Следствием этого комплексного кризиса гегемонии стало утверждение бонапартистских политических режимов в большинстве постсоветских стран, которые не вошли в состав Евросоюза. Во главе таких режимов стоят бонапартистские правители, которые пытаются балансировать интересы различных фракций правящего класса и подчиненных групп населения — непримиримые по своей сути.

Бонапартистские режимы полагаются не на лидерство над конкурирующими фракциями правящей элиты и остальными классами, обусловленное социально-экономическими успехами. Они опираются на пассивное согласие большинства, которого добиваются различными электоральными уловками и формами принуждения. Выстраивая систему покровительства, они «покупают» согласие у бюрократии, крупного бизнеса, мелких предпринимателей и среднего класса.

Несмотря на то, что жители постсоветских стран в массе своей не доверяют правящим режимам, они склонны поддерживать их, опасаясь потери даже этой хрупкой стабильности. Бонапартистские лидеры регулярно запугивают людей именно нестабильностью, напоминая об ужасах безработицы, низких доходов и бытовой разрухе 1990-х годов.

Но тем самым бонапартистские лидеры лишь консервируют кризис гегемонии, а не предлагают полноценное решение в виде замены капиталистического порядка на прогрессивную альтернативу. И уже это ведет к постоянным межклассовым конфликтам, что ударяет по главному источнику легитимности бонапартистских лидеров — стабильности.

Журналист, редактор и независимый исследователь
Бонапартистские лидеры лишь консервируют кризис гегемонии
В ряде постсоветских стран — Украине, Беларуси, Молдове, Армении, Грузии, Кыргызстане, а в 2022 году и в Казахстане — население выступало против бонапартистских режимов, участвуя в массовых протестах с революционными стремлениями. Однако ни в одном из случаев протестующим не удалось добиться смены общественного порядка.

Большинство протестующих надеются, что их жизнь преобразится от одних только массовых протестов. Но это невозможно сделать без предложения амбициозных и социально ориентированных программ переустройства общества. Тогда как их политические требования ограничиваются в основном желанием встроиться в ядро ведущих капиталистических стран и избавиться от коррупции.

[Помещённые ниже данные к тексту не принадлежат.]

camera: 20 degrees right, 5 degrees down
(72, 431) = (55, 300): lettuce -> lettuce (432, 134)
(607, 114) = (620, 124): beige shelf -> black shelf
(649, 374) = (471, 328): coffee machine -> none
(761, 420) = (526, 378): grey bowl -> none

И даже когда протестующие свергали бонапартистских лидеров и добивались преследования людей из их ближайшего окружения, они оставляли возможности для других представителей правящего класса присвоить власть. В результате недовольным гражданам постсоветских стран удавалось лишь временно улучшить ситуацию с коррупцией и выторговать что-то незначительное для среднего класса.

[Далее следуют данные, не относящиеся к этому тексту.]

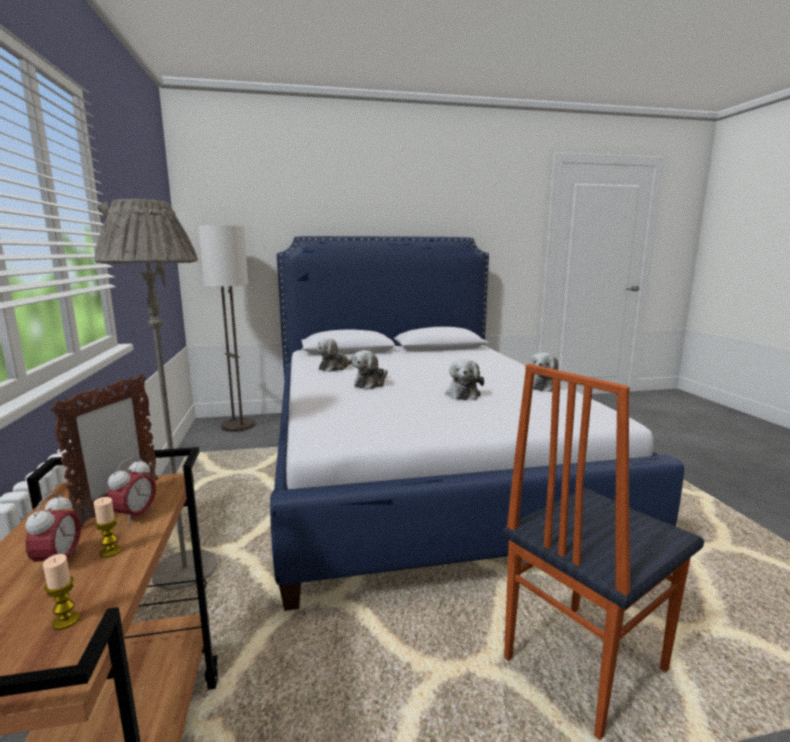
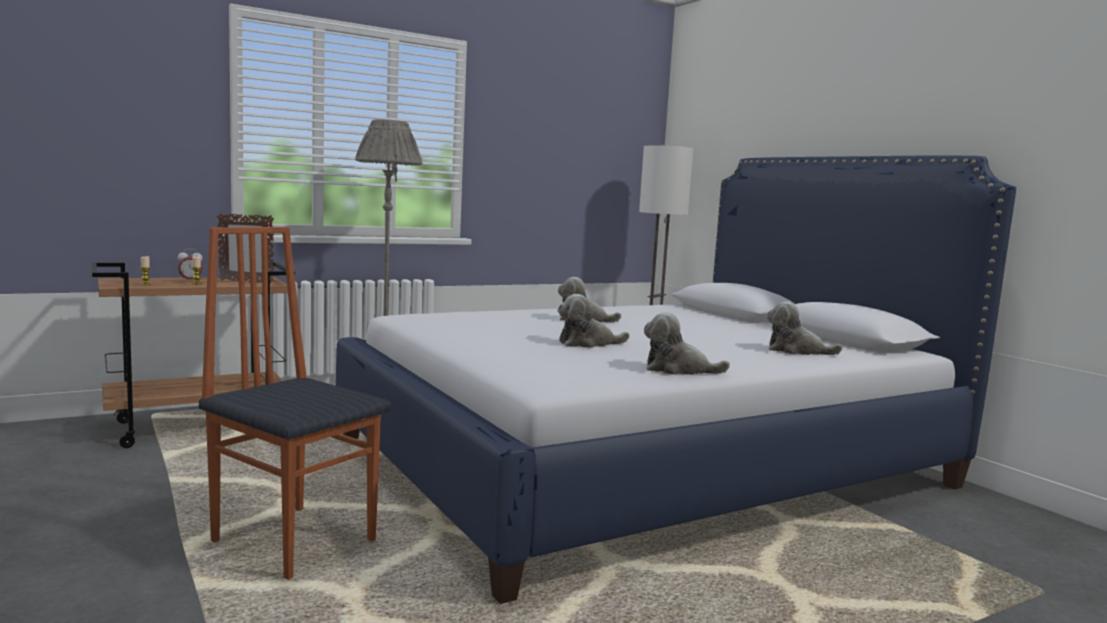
camera: 70 degrees right, 5 degrees down
(135, 516) = (231, 283): alarm clock -> none
(335, 367) = (638, 312): plush toy -> plush toy (796, 351)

Подобные протесты повторяются и будут повторяться именно потому, что они оставляют нерешенной проблему гегемонии. Смена политического режима ничего не меняет, потому что, как показывает опыт Казахстана, режим-преемник по преимуществу сохраняет приверженность институтам и политическим практикам режима-предшественника.

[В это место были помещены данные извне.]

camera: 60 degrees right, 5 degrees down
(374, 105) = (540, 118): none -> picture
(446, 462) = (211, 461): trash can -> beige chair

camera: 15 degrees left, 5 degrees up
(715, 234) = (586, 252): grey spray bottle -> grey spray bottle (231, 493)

Замена одного бонапартистского лидера на другого лишь усугубляет кризис гегемонии. И без ее смены шансы каждой из постсоветских стран на построение более справедливого общественного порядка для абсолютного большинства граждан кажутся близкими к нулю. Или вообще невозможными.

Выход из сложившейся ситуации, на мой взгляд, лежит в реидеологизации понятия справедливости, которое намеренно избавляли от идеологических коннотаций после распада СССР. Поскольку капитализм и либеральная демократия одержали верх над всеми альтернативными идеологиями, потребность в идеологическом самоопределении отпала.

Но на примере постсоветского пространства мы видим, что капитализм и либеральная демократия порождают лишь неравенство и бонапартистские режимы, никак не решая ситуацию затяжного социального кризиса.

Понятию справедливости важно вернуть утраченное значение «благополучия для всех». Его необходимо взять на вооружение как гражданскому обществу (в самом широком его составе), чтобы выработать программы нового социального порядка, так и несогласным общественным движениям, чтобы предъявить эти программы в качестве своего основного требования.